A TV show, like any serial creative work, is going to evolve as time goes on. Some take a year to find their best working rhythms, learning from their mistakes and producing sophomore seasons that define what made the idea worth pursuing in the first place. Some learn the wrong lessons and begin to drift away from what worked rather than refine it. The Man from U.N.C.L.E.’s second season falls into the latter category, as a new look and a turn toward the tongue-in-cheek mars an otherwise solid spy drama.
It’s not that it’s a bad show. The best components still perform admirably. Robert Vaughn charms as slick American agent Napoleon Solo while David McCallum smolders as his Russian partner, Illya Kuryakin.

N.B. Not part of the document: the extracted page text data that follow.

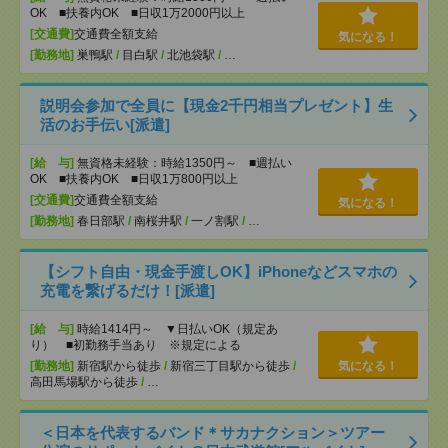
OK ■扶養内OK ■日収1万2000円以上
[交通費]
交通費全額支給
気になる！
[勤務地]
巣鴨駅
/
目白駅
/
北池袋駅
/
…
説明会参加で全員に【現金2千円相当プレゼント】生
活のお手伝い[派遣]
[給 与]
無資格未経験：時給1350円～ ■週払い
OK ■扶養内OK ■日収1万800円以上
[交通費]
交通費全額支給
気になる！
[勤務地]
春日部駅
/
南桜井駅
/
一ノ割駅
/
…
【シフト自由・現金手渡しOK】iPhoneなどスマホの
充電を繋げるだけ！[派遣]
[給 与]
時給1414円～ ▼日払いOK（規定あ
り） ■初勤務手当あり ※規定による
[勤務地]
新宿駅から徒歩
/
新宿三丁目駅から徒歩
/
気になる！
高田馬場駅から徒歩
/
…
＜日本を代表するバンド＊サカナクション＞ツアー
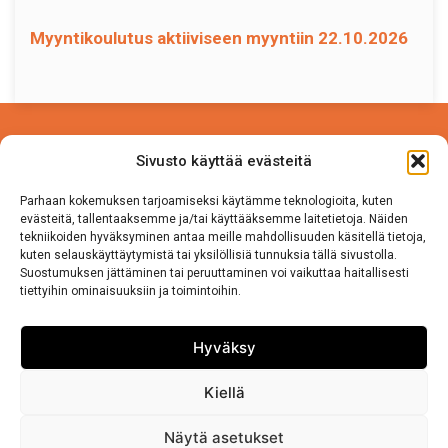
Myyntikoulutus aktiiviseen myyntiin 22.10.2026
Power Competence Oy
Sivusto käyttää evästeitä
Tehtaantie 5 A 4
14500 IITTALA
Parhaan kokemuksen tarjoamiseksi käytämme teknologioita, kuten
evästeitä, tallentaaksemme ja/tai käyttääksemme laitetietoja. Näiden
tekniikoiden hyväksyminen antaa meille mahdollisuuden käsitellä tietoja,
Puh. 050 570 8163
kuten selauskäyttäytymistä tai yksilöllisiä tunnuksia tällä sivustolla.
Suostumuksen jättäminen tai peruuttaminen voi vaikuttaa haitallisesti
tiettyihin ominaisuuksiin ja toimintoihin.
Tietosuojaseloste
Sivuston käyttö ja Tietosuojalauseke
Hyväksy
Kiellä
Näytä asetukset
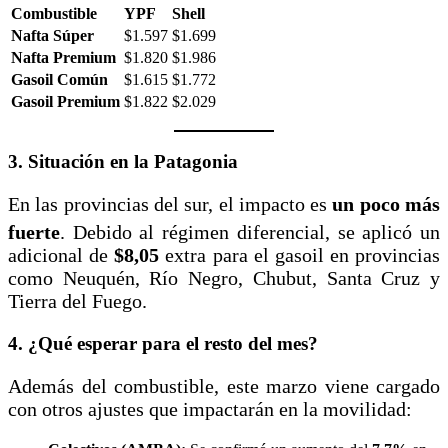
Combustible
YPF
Shell
Nafta Súper
$1.597
$1.699
Nafta Premium
$1.820
$1.986
Gasoil Común
$1.615
$1.772
Gasoil Premium
$1.822
$2.029
3. Situación en la Patagonia
En las provincias del sur, el impacto es
un poco más
fuerte
.
Debido al régimen diferencial, se aplicó un
adicional de
$8,05
extra para el gasoil en provincias
como Neuquén, Río Negro, Chubut, Santa Cruz y
Tierra del Fuego.
4. ¿Qué esperar para el resto del mes?
Además del combustible, este marzo viene cargado
con otros ajustes que impactarán en la movilidad:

The two of them have the rhythm down pat, and along with Leo G. Carroll as the director of the United Network Command for Law and Enforcement (you knew U.N.C.L.E. stood for something, right?), they form the core of an efficient and enjoyable spy drama, just as they did in season one. So why does this season seem like a step in the wrong direction?
Strangely, the move from black and white to color does them no favors from the outset. The series had never operated on an extravagant budget, but full color only serves to highlight the sparseness and cheapness of sets and props. Simple touches like the triangular badges that the agents wear around headquarters turn out to be garish yellow accents that seem more suited to a morning kindergarten than an international espionage agency. As with any major shift in technology, it takes time to learn what works best.

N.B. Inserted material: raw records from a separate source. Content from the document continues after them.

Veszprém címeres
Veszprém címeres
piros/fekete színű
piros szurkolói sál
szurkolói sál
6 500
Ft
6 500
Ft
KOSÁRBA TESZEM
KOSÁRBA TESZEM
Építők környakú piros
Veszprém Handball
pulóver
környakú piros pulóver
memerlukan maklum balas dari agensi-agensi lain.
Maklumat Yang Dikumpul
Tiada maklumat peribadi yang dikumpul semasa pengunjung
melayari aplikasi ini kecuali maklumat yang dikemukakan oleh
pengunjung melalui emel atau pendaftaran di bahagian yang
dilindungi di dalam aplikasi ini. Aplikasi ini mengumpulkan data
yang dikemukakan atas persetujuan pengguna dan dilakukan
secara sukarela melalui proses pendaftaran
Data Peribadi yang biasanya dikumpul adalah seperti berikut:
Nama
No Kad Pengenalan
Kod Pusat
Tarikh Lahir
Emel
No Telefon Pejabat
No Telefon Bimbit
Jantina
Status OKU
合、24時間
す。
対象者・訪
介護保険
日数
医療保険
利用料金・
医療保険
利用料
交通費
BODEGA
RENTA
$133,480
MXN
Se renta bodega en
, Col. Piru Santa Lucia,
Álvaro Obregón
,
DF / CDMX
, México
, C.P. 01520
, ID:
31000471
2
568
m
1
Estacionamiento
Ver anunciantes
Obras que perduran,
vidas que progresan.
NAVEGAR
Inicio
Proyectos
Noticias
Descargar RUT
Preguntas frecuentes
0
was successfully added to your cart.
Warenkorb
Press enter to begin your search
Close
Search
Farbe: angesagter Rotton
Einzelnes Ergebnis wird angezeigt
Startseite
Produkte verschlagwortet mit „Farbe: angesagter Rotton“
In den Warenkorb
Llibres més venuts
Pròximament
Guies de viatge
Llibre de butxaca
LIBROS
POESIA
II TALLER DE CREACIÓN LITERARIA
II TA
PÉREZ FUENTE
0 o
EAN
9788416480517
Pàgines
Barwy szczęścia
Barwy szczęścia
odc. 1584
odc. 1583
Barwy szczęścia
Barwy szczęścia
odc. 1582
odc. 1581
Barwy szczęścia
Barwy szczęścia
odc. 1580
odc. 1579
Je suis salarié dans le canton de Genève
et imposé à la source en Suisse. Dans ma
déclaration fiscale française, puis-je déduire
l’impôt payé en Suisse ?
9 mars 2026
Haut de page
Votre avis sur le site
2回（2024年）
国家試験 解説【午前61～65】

Perhaps to compensate for this less forgiving style of broadcasting, the writers—under a new showrunner—begin throwing Solo and Kuryakin into more and more grandiose and outlandish plots as they work to outwit the nefarious schemes of T.H.R.U.S.H. (and no, they never do actually tell you what that one stands for). The season’s opening two-parter has them facing a megalomaniac who not only challenges Solo to a giant game of human chess, but he also traps the pair of agents in scenarios straight out of Poe’s The Pit and the Pendulum.
And yet there are a number bright spots, anchored by the ever-reliable Vaughn and McCallum and aided by some well-used guest stars. Vincent Price appears in a nifty early episode that reinforces how elaborate sci-fi elements can play well with spy drama, but those well-balanced efforts come fewer and farther between as the season continues. Sadly, it all culminates in the season’s final episode and creative nadir, a failed Western spoof loaded with lazy stereotypes and terrible dialogue.
Even as the show trends downwards, there’s enough in season two of The Man from U.N.C.L.E. to recommend it for fans of the genre. It’s easy enough to overlook some shoddy sets or far-fetched plotting in favor of two of the deadliest and most dashing spies to shoot their way across the living room screen—at least for now.
DVD Review:
The Man from U.N.C.L.E.: The Complete Season 2 contains all 30 episodes of the second season, including several two-parters that were released as theatrical films in the international market. Hopefully that’s an interesting tidbit for you, since this bare-bones set doesn’t include anything beyond the episodes themselves.